I want to import multiple .DAT
files from a directory and make them as a list elements and then save them as .RDATA
files.
I tried the following code
files <- dir(pattern = "*.DAT")
library(tidyverse)
Data1 <-
files %>%
map(~ read.table(file = ., fill = TRUE))
which works sometimes and fails others. The files are also available on this link. I want to read all files and them save them as .RDATA
with the same names.
Since the data of the link are partly a little bit unclean, I show you the solution of the core problem of your question on the basis of this example data:
(name1 <- name2 <- name3 <- name4 <- name5 <- data.frame(matrix(1:12, 3, 4)))
# X1 X2 X3 X4
# 1 1 4 7 10
# 2 2 5 8 11
# 3 3 6 9 12
We save the data into a sub directory of your working directory named "test"
.
l <- mget(ls(pattern="^name"))
DIR <- "test"
# dir.create(DIR) # leave out if dir already exists
sapply(1:length(l), function(x)
write.table(l[[x]], file=paste0(DIR, "/", names(l)[x], ".dat"), row.names=FALSE))
Now we look what's inside "test"
.
dir(DIR)
# [1] "name1.dat" "name2.dat" "name3.dat" "name4.dat" "name5.dat"
Now we import the files in the directory by pattern. I use rio::import_list
, which nicely imports the files into a list an uses data.table::fread
inside. But your own code also would work fine.
# rm(list=ls()) # commented out for user safety
L <- rio::import_list(paste0(DIR, "/", dir(DIR, pattern="\\.dat$")), format="tsv")
To save them as .Rdata
we want to assign
names dynamically which we achive with the list
option within save()
.
sapply(seq_along(L), function(x) {
tmp <- L[[x]]
assign(names(L)[x], tmp)
save(list=names(L)[x], file=paste0(DIR, "/", names(L)[x], ".Rdata"))
})
When we list the directory we see that the data was created.
dir(DIR)
# [1] "name1.dat" "name1.Rdata" "name2.dat" "name2.Rdata" "name3.dat" "name3.Rdata"
# [7] "name4.dat" "name4.Rdata" "name5.dat" "name5.Rdata"
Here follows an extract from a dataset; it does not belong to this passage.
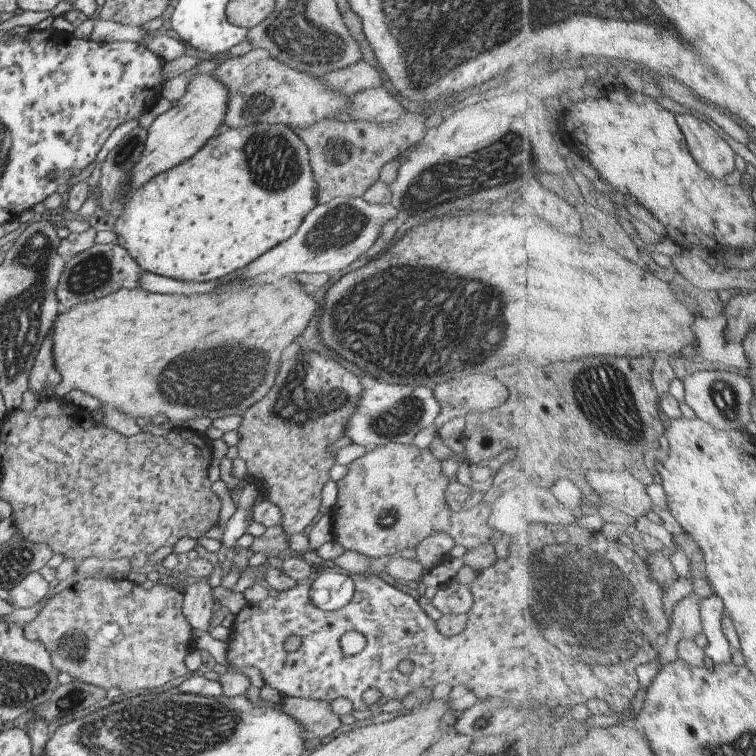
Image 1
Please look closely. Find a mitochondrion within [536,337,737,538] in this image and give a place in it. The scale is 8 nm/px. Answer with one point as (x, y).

Now let's look whether the object names also were created correctly:
# rm(list=ls()) # commented out for user safety
load("test/name1.Rdata")
ls()
# [1] "name1"
name1
# X1 X2 X3 X4
# 1 1 4 7 10
# 2 2 5 8 11
# 3 3 6 9 12
Which is the case.
We alternatively could attempt a more direct approach using rvest
. First we fetch the data names:
library(rvest)
dat.names <- html_attr(html_nodes(read_html(
"https://www2.stat.duke.edu/courses/Spring03/sta113/Data/Hand/Hand.html"),
"a"), "href")
and create individual links:
links <- as.character(sapply(dat.names, function(x)
paste0("https://www2.stat.duke.edu/courses/Spring03/sta113/Data/Hand/", x)))
The remainder is basically the same as above:
DIR <- "test"
# dir.create(DIR) # leave out if dir already exists
library(rio)
system.time(L <- import_list(links, format="tsv") ) # this will take a minute
sapply(seq_along(L), function(x) {
tmp <- L[[x]]
assign(names(L)[x], tmp)
save(list=names(L)[x], file=paste0(DIR, "/", names(L)[x], ".Rdata"))
})
# rm(list=ls()) # commented out for user safety
load("test/clinical.Rdata") # test a data set
clinical
# V1 V2 V3
# 1 26 31 57
# 2 51 59 110
# 3 21 11 32
# 4 40 34 74
# 5 138 135 273
However, as noted earlier in the introduction, the data are partly a little bit unclean and you probably will have to handle them individually and adapt the code case-wise.